Fact: Teachers can organize use of materials
The teacher is trained to disseminate educational information, use educational resources (including electronic resources) and engage students in learning.
Sub assertion: Content should include Wikipedia, Wiktionary, Wikibooks and possibly WikiNews
Fact: These correspond with what schools already use
See above for the first three. Some schools use newspaper archives in local libraries for researching world events, etc. WikiNews could provide some of this, at least for recent events.
Fact: Wikipedia, Wikibooks and electronic dictionaries have already proved popular in schools
The Wikipedia for Schools releases have proved popular, despite the small size of the releases (5500 articles maximum), and online traffic is almost as high as for Citizendium. See Task_force/Offline/SJ_Q&A for a description of how One Laptop Per Child has used Wikimedia content successfully in Latin America. User:Wizzy (on this task force) has had extensive experience of distributing Wikipedia offline to schools in South Africa. In both cases, the Wikimedia content has proved to be very well-received.

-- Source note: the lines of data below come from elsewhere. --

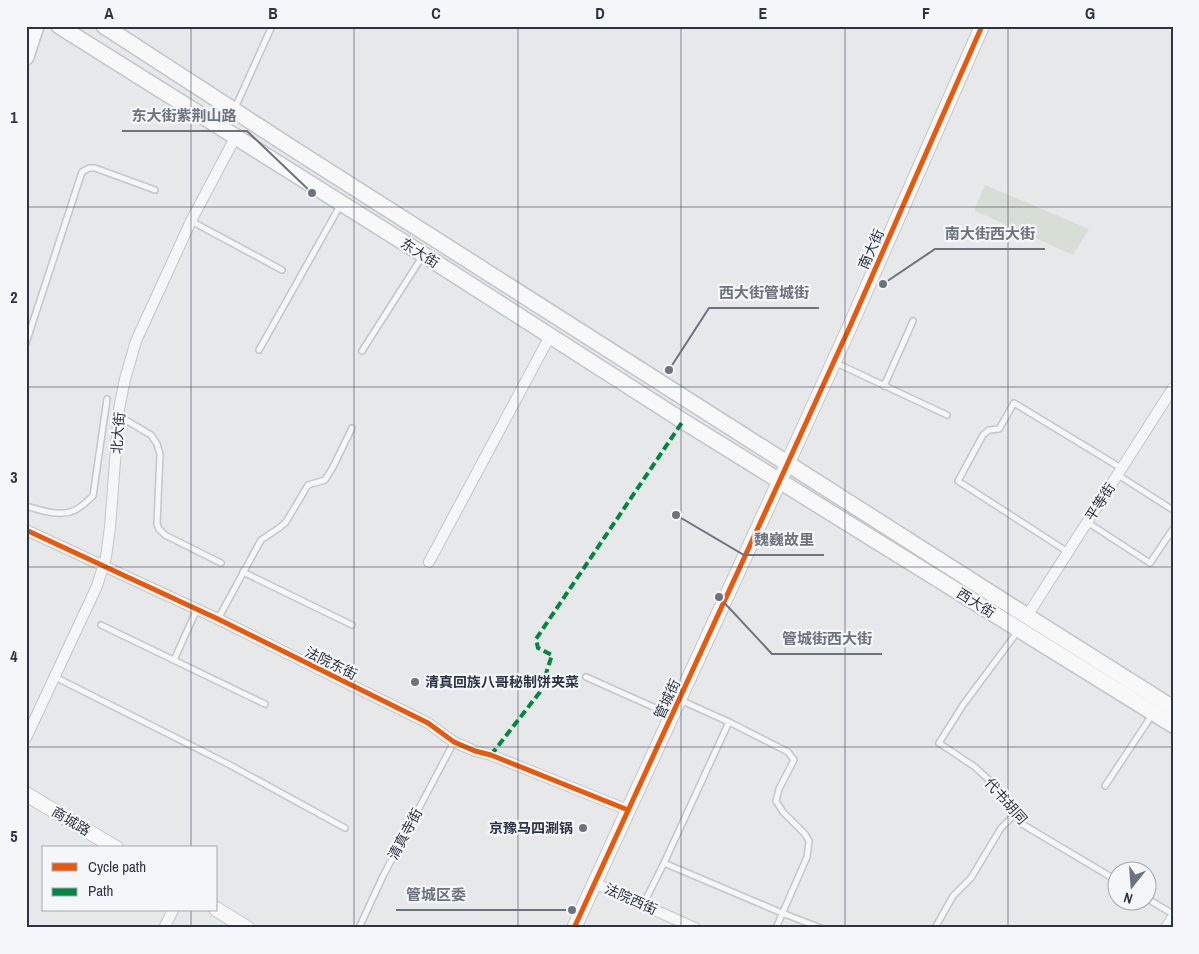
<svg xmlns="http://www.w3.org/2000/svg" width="1199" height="954" font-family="'Archivo Narrow','Noto Sans SC',sans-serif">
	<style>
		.green { fill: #d6ded6 }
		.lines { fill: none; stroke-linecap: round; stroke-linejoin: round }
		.lane-casing { stroke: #c4c6c8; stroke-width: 8 }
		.street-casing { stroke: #c4c6c8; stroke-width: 12 }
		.secondary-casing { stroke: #c4c6c8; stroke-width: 16 }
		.primary-casing { stroke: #c2c5c8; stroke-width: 18 }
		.lane { stroke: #f5f6f7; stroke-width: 5 }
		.street { stroke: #f5f6f7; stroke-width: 10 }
		.secondary { stroke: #f8f8f8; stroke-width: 14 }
		.primary { stroke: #f8f8f8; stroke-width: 15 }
		.quiet { stroke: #00873e; stroke-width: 4; stroke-dasharray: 8 4; stroke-linecap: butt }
		.cycleway-casing { stroke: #f4f6f9; stroke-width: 8 }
		.cycleway { stroke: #e8590c; stroke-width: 5 }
		.grid { fill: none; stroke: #2b3445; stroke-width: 1; stroke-opacity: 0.55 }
		.poi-dot { fill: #6c737f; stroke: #f4f6f9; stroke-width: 2 }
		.labels { text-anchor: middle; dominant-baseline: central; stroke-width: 4.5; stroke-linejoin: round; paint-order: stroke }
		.street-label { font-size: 14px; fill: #2b3445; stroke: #f4f6f9 }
		.poi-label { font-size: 14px; font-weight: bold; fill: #2b3445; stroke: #f4f6f9; text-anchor: start }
		.leader { fill: none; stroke: #6c737f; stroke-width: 2 }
		.callout-dot { fill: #6c737f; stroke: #f4f6f9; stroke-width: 2 }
		.callout-label { font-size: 15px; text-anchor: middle; font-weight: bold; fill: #6c737f; stroke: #f4f6f9; stroke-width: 4.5; stroke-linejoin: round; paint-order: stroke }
		.neatline { fill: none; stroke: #2b3445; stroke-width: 2 }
		.grid-label { font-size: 16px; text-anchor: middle; font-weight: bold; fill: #2b3445 }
	</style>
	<rect width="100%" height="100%" fill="#e6e8ea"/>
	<polygon class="green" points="985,185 1089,229 1073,255 975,211 975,208"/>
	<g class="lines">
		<defs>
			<g id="lane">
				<polyline points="235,108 272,26"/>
				<polyline points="191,221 282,270"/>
				<polyline points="26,343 82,172 89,168 95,168 155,190"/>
				<polyline points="259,350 341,204"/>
				<polyline points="362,351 422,257"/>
				<polyline points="834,362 947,415"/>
				<polyline points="884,386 913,321"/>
				<polyline points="119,416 151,435 157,444 160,454 157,524 159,529 165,535 221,563"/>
				<polyline points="1118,475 1173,510"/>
				<path d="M26 506C40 510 56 516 70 512 79 510 86 502 93 496L107 399"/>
				<polyline points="1087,522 1150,563 1173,529"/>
				<polyline points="1068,552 958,481 983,435 989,430 999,429 1014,403 1121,468"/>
				<polyline points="243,572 352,625"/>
				<polyline points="218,619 261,540 279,528 286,522 308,485 325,480 333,467 352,428"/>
				<polyline points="101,625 265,704"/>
				<polyline points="1018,631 963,705 939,743 975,767 990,781 1002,794 1014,815 1022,824 1116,880"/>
				<polyline points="174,660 197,609"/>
				<polyline points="55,677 230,765 345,828"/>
				<polyline points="586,677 671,715"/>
				<polyline points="680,700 729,722 788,752 794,760 779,789 776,801 783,812 805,834 809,841 807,857 776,928"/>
				<polyline points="1105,786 1152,715"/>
				<polyline points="664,863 782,913 821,928"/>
				<polyline points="1146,898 1173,914"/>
				<polyline points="643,905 664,863 729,722"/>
				<polyline points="359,928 383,876 454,742"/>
				<polyline points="935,928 953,896 971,878 1001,828 1014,815"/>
			</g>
			<g id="street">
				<polyline points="26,530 218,619 428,723 454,742 475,751 491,755 628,810"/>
				<polyline points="429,562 550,336"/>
				<polyline points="1027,616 1173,388"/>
				<polyline points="26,738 97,586 106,557 110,527 119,409 125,379 136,341 191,221 236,136"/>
				<polyline points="594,883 695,928"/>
				<polyline points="164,928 173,910"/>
				<polyline points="1166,928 1173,917"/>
			</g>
			<g id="secondary">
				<polyline points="26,794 116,848"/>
				<polyline points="216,909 247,928"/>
				<polyline points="574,928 780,480 851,324 982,26"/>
			</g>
			<g id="primary">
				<polyline points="59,26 424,255 683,421 1173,725"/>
				<polyline points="104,26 292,148 1027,616 1173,708"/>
				<polyline points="26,57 36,26"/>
			</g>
		</defs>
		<use href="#lane" class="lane-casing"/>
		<use href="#street" class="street-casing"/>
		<use href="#secondary" class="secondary-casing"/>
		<use href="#primary" class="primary-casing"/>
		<use href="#lane" class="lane"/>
		<use href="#street" class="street"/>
		<use href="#secondary" class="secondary"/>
		<use href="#primary" class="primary"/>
		<polyline class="quiet" points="491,755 540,692 552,655 538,648 536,639 683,421"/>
		<defs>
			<g id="cycleway">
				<polyline points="26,530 218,619 428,723 454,742 475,751 491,755 628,810"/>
				<polyline points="574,928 780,480 851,324 982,26"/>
			</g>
		</defs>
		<use href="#cycleway" class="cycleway-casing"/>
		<use href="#cycleway" class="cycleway"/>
	</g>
	<path class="grid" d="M191 26V848M354 26V928M518 26V928M681 26V928M845 26V928M1008 26V928M26 207H1173M26 387H1173M26 567H1173M26 747H1173M191 910V928"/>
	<g class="poi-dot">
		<circle cx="415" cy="682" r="5"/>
		<circle cx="583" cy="828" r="5"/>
	</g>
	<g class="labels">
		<g class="street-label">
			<text transform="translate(871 249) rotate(-66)">南大街</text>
			<text transform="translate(420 253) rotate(32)">东大街</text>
			<text transform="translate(118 433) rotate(-85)">北大街</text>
			<text transform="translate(1100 502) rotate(-57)">平等街</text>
			<text transform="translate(976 603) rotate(32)">西大街</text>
			<text transform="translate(331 663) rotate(26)">法院东街</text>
			<text transform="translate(667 699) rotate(-65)">管城街</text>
			<text transform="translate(1006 801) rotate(49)">代书胡同</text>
			<text transform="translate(71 821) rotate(31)">商城路</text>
			<text transform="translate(405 834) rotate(-62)">清真寺街</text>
			<text transform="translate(631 899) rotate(24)">法院西街</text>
		</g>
		<g class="poi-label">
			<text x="425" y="682">清真回族八哥秘制饼夹菜</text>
			<text x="573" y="828" text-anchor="end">京豫马四涮锅</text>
		</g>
	</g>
	<path class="leader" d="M312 193L247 131H122M883 284L935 249H1045M669 370L709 308H819M676 515L744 555H824M719 597L772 654H882M572 910L476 910H396"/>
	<g class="callout-dot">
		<circle cx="312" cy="193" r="5"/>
		<circle cx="883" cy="284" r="5"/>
		<circle cx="669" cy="370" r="5"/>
		<circle cx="676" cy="515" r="5"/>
		<circle cx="719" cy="597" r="5"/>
		<circle cx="572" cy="910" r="5"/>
	</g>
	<g class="callout-label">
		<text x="184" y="121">东大街紫荆山路</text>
		<text x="990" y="239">南大街西大街</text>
		<text x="764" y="298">西大街管城街</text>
		<text x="784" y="545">魏巍故里</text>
		<text x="827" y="644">管城街西大街</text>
		<text x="436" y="900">管城区委</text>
	</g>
	<rect width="1199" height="954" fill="none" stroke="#f4f6f9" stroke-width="55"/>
	<rect x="42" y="846" width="175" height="65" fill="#f4f6f9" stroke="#a4a8b1"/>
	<rect x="52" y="863" width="25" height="8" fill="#e8590c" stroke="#a4a8b1"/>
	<text x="88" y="872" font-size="15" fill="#2b3445">Cycle path</text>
	<rect x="52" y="888" width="25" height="8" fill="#00873e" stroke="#a4a8b1"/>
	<text x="88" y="896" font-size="15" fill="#2b3445">Path</text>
	<g transform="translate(1132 886) rotate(197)"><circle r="24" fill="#f4f6f9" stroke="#a4a8b1"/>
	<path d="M0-4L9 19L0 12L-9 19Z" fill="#6c737f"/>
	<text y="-8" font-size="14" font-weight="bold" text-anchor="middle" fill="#2b3445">N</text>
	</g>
	<rect x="28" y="28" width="1144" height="898" class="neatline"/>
	<g class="grid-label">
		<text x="109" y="19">A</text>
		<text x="273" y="19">B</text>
		<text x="436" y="19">C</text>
		<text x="600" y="19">D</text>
		<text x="763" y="19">E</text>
		<text x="926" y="19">F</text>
		<text x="1090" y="19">G</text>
		<text x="14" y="123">1</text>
		<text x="14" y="303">2</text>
		<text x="14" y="483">3</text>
		<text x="14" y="662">4</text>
		<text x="14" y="842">5</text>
	</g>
</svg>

Sub assertion: Content should be provided in an electronic format
For convenient re-use, the content should be made available in an electronic format that can be read on standard computers. This could be a browser-based reader, or free custom software. The content could be supplied on DVD or a USB memory stick. Computers are already established in many schools in developing countries (see [1]).
Fact: This is how Wikimedia content has been used successfully in the past
Fact: This takes full advantage of the wiki format (internal links, low cost per page, etc)
Sub assertion: Content should also be provided in book format
Schools traditionally use books as their primary educational resource. Even if electronic resources supersede books in many cases, books are likely to remain viable for some time to come. This is especially true in places where computers and electronic devices are less common, or where electric power supply is intermittent (see this example). Books can often be produced inside the target country at low cost.
Assertion: We should improve and encourage content aimed at kids
Fact: our content is aimed at adults, not children
School content initiatives exist, like Wikipedia for schools, vikidia, Wikikids, etc.